Create a Smaller Caloric Deficit
When trying to lose fat, it might seem a good idea to reduce your calorie intake drastically. However, this approach can lead to reduced energy in the body and even muscle loss. Instead, aim for a smaller caloric deficit, following which you may lose weight at a rate of 0.5% of the body weight in a week. This slower approach allows for more sustainable fat loss while preserving muscle mass.
Ensure your diet is balanced and includes adequate lean protein, healthy fats, and carbohydrates. Avoid extreme diets that cut out entire food groups, as they can lead to nutrient deficiencies and muscle loss.
Complete Your Protein Intake
Protein is the building block of muscle, and adequate protein intake is crucial for maintaining muscle mass. Include a variety of protein sources in your diet, such as lean meats, fish, eggs, dairy products, beans, legumes, nuts, and seeds. This will also ensure you get all the essential amino acids your body needs.
The recommendation for the general population is 1g/kg of body weight. For example, if you weigh 70 kg, you should consume 70 grams of protein daily. If you are more active or an elite athlete, aim for 1.6 grams of protein per kilogram of body weight.
Don’t Compromise Your Sleep
Sleep is often overlooked but plays a vital role in muscle maintenance and overall health. A study found that individuals who slept less than those who had adequate sleep while following a caloric restriction diet lost most of their body weight from muscle mass rather than fat mass. Aim for about 8 hours of sleep per night to retain muscle mass in your body.
Follow a regular sleep schedule by going to bed and waking up at the same time every day.
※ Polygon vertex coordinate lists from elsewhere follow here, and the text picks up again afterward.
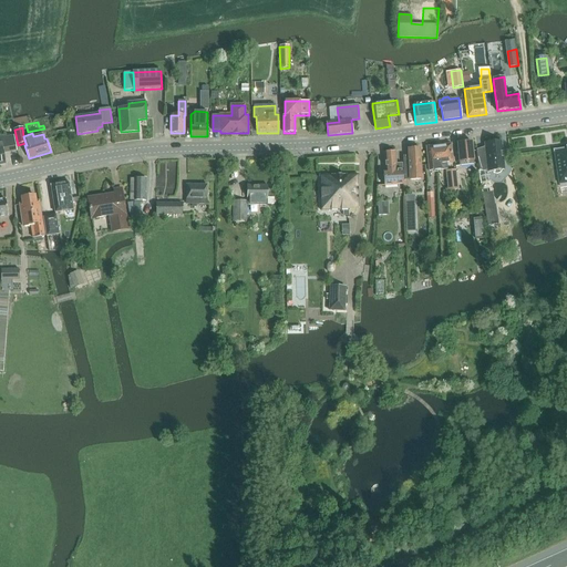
[(4,152),(17,150),(14,135),(0,137),(0,162),(6,162),(4,152)]
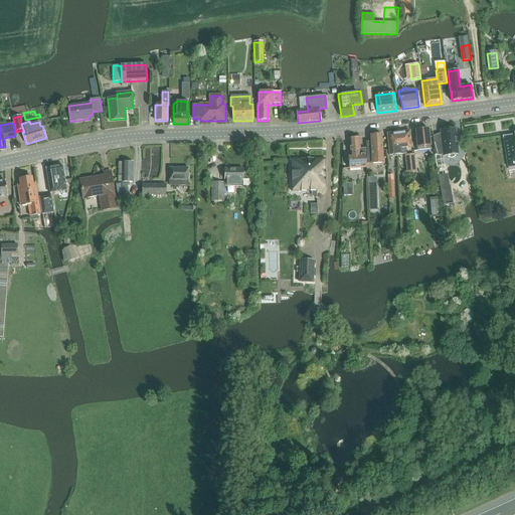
[(443,156),(447,155),(447,156),(448,157),(449,157),(449,158),(450,158),(451,158),(452,158),(453,158),(453,157),(454,157),(455,156),(456,155),(456,154),(458,154),(456,128),(452,129),(451,127),(449,126),(447,126),(445,127),(444,128),(443,130),(443,132),(443,135),(433,136),(435,155),(443,154),(443,156)]
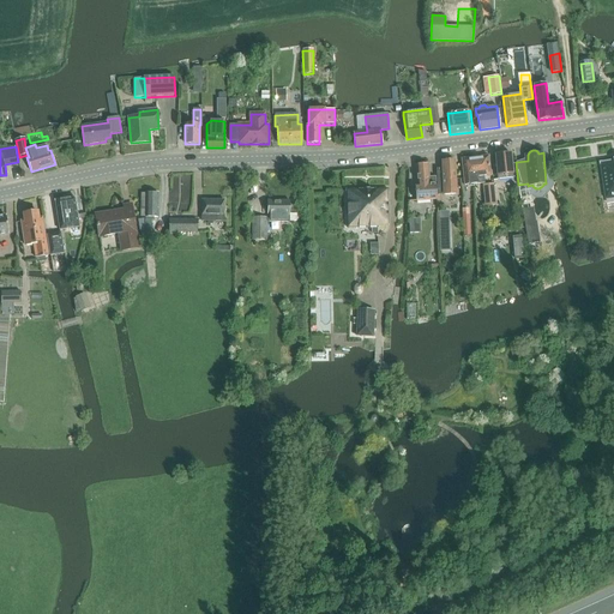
[(497,179),(513,178),(511,152),(494,155),(497,179)]
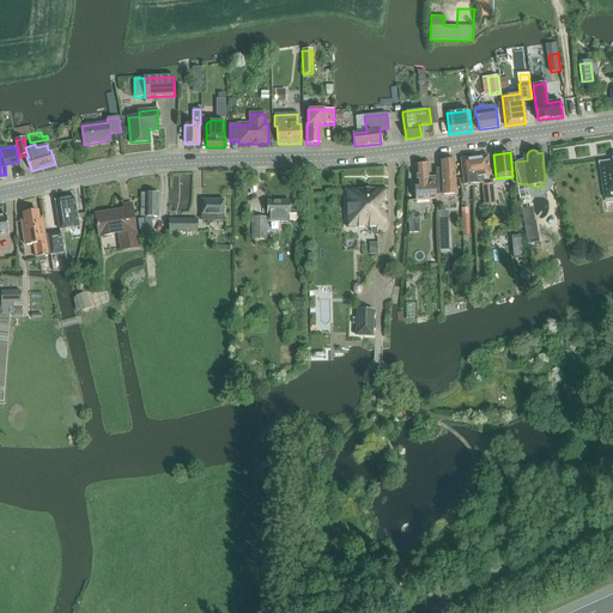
[(487,156),(474,157),(477,183),(484,183),(483,176),(489,176),(487,156)]
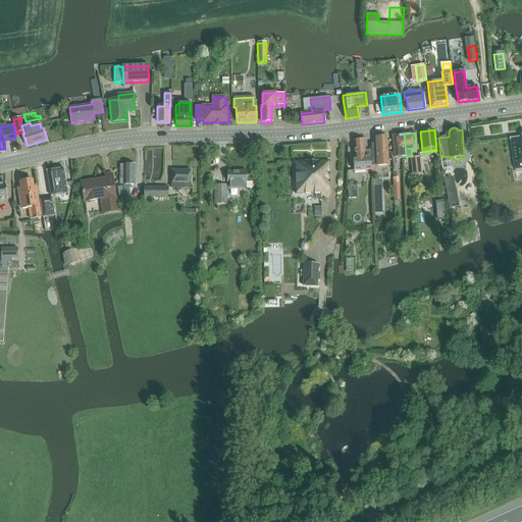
[(406,157),(404,134),(393,135),(395,157),(403,156),(403,157),(406,157)]
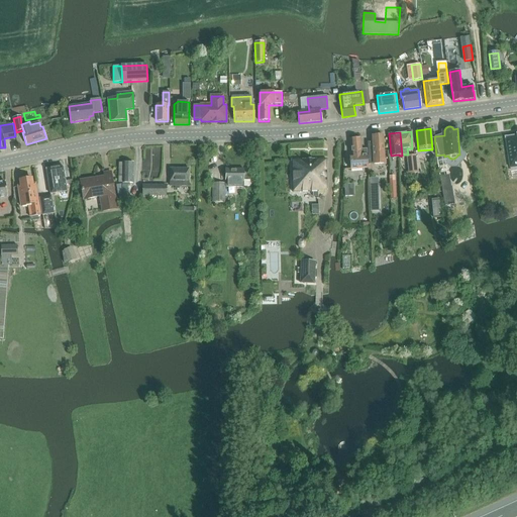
[(369,164),(384,163),(383,134),(372,135),(372,141),(368,141),(369,164)]
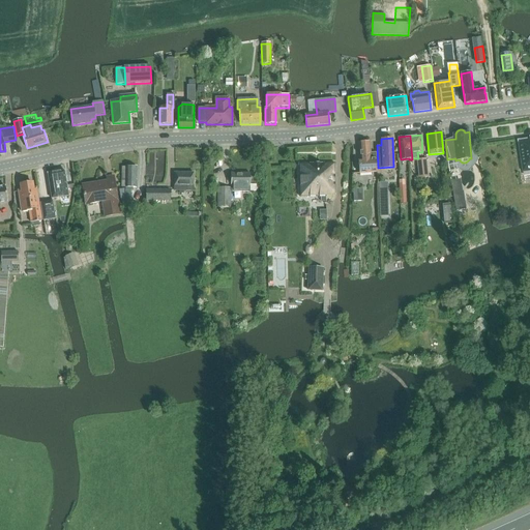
[(529,138),(519,140),(524,173),(529,171),(529,138)]
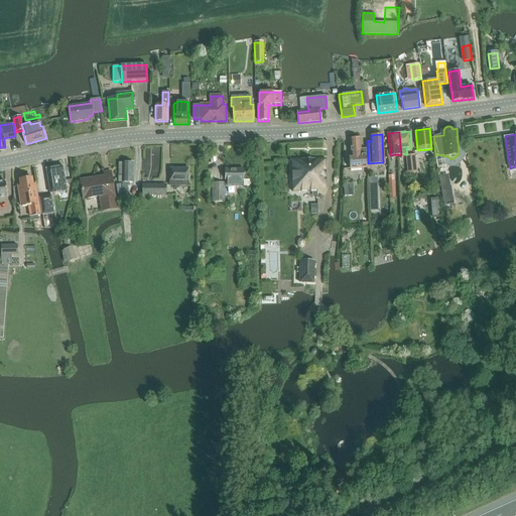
[(366,148),(360,148),(360,137),(350,138),(351,155),(349,155),(350,168),(367,167),(366,148)]
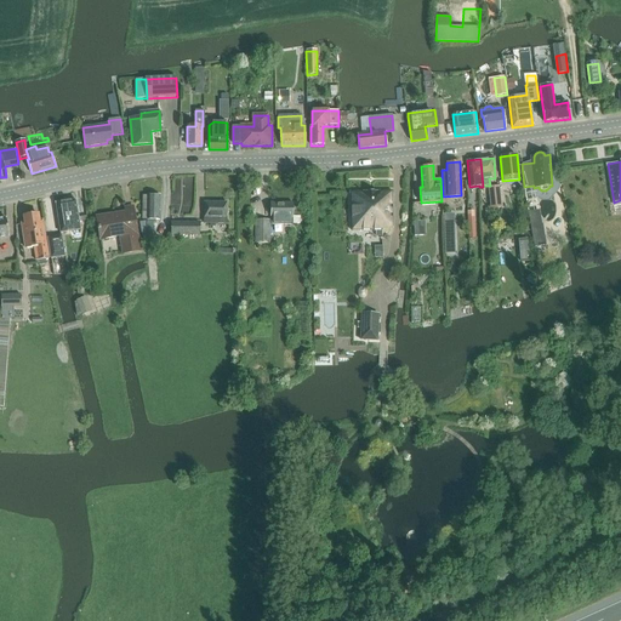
[(502,208),(500,186),(489,187),(490,209),(502,208)]
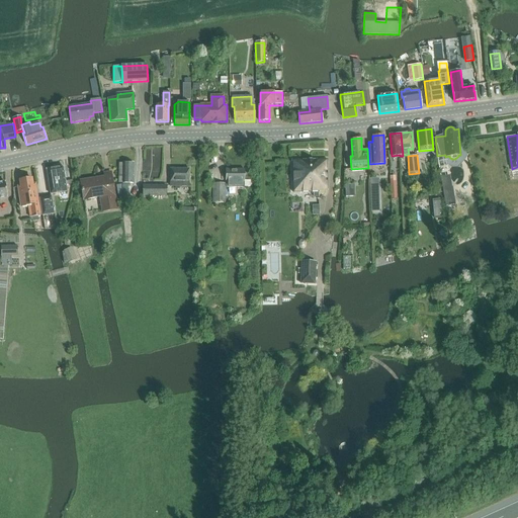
[(292,191),(314,191),(314,197),(320,197),(319,190),(327,190),(327,160),(292,160),(292,191)]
Create a calming bedtime routine, avoid screens 1 hour before bed, and ensure your sleeping environment is comfortable and free from distractions.
Pay Attention to Recovery
Recovery is just as important as exercise when it comes to maintaining muscle mass. Overtraining can lead to muscle breakdown, so it’s important to give your muscles time to recover. Ensure you have rest days in your workout routine and listen to your body.
Foam rolling, stretching before/after your workouts and even light massage can help with better muscle recovery. These can reduce muscle soreness and improve flexibility, allowing you to maintain a consistent exercise routine.
Conclusion
Preserving muscles in your body is important for staying active, independent, and healthy as you age. Your chances of a quality life and pain-free aging are much more if you keep your muscles strong. Focus on these five areas to avoid muscle loss and increase your chances of a higher quality of life with better health and vitality in the long run.
References:
McLeod M, Breen L, Hamilton DL, Philp A. Live strong and prosper: the importance of skeletal muscle strength for healthy ageing. Biogerontology. 2016;17(3):497-510. doi:10.1007/s10522-015-9631-7
Papatriantafyllou, Evangelia, et al. “Sleep deprivation: effects on weight loss and weight loss maintenance.” Nutrients 14.8 (2022): 1549.
Schoenfeld, Brad J., et al. “Resistance training volume enhances muscle hypertrophy but not strength in trained men.” Medicine and science in sports and exercise 51.1 (2019): 94.